Saved data entries
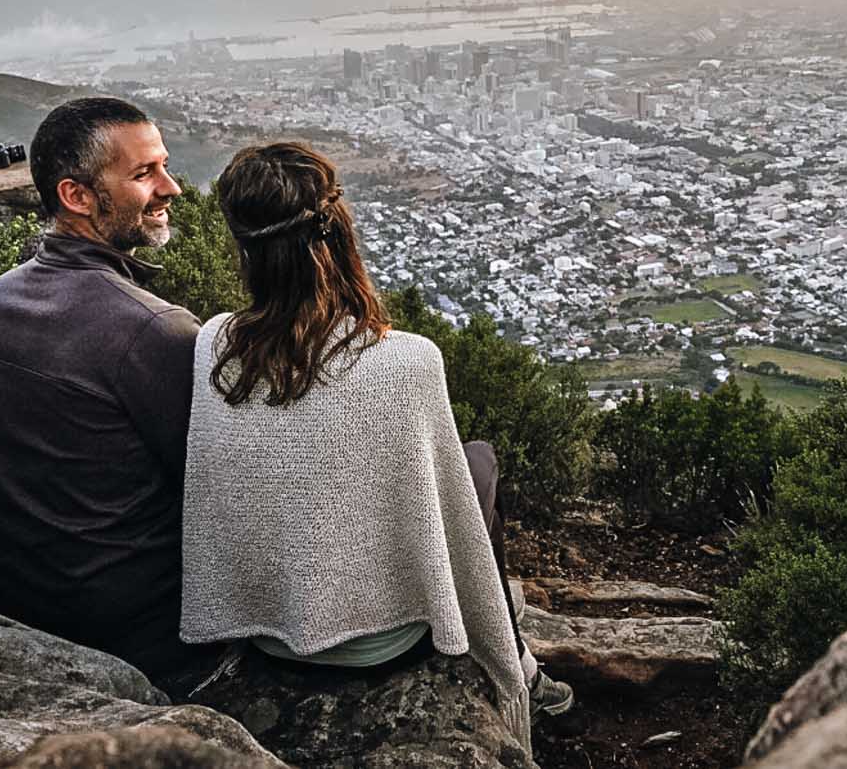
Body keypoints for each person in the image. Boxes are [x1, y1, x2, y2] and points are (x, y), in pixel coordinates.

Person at [179, 142, 572, 754]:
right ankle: (521, 666)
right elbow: (453, 517)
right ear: (338, 231)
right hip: (383, 644)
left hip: (266, 630)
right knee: (478, 465)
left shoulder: (215, 345)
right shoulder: (407, 359)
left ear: (244, 247)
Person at [0, 96, 224, 695]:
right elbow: (213, 489)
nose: (171, 188)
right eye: (143, 174)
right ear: (76, 197)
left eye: (163, 165)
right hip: (141, 637)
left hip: (16, 604)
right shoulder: (152, 329)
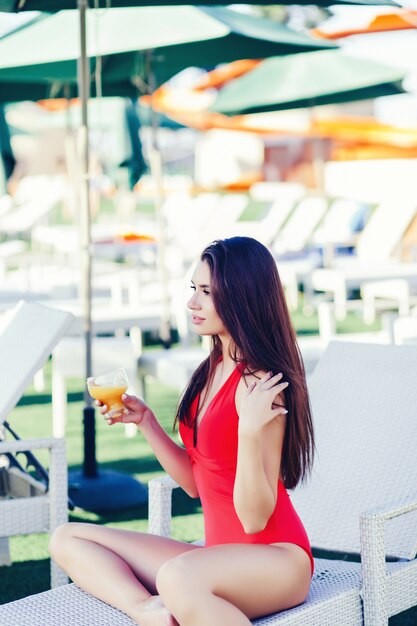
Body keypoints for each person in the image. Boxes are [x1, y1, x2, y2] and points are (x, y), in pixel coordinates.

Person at [49, 236, 315, 626]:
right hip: (214, 557)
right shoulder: (210, 371)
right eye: (194, 288)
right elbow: (196, 482)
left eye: (207, 292)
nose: (192, 302)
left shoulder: (261, 385)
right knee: (67, 538)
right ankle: (148, 611)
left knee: (175, 576)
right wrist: (147, 423)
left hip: (276, 560)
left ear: (242, 296)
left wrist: (251, 431)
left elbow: (255, 519)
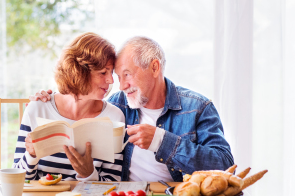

*WORK REQUEST*
From the records above, pick out and copy each line holding the word "elbow".

*OUTPUT FOR THIS TASK*
right elbow: (453, 517)
right elbow: (213, 489)
right elbow: (196, 482)
left elbow: (255, 519)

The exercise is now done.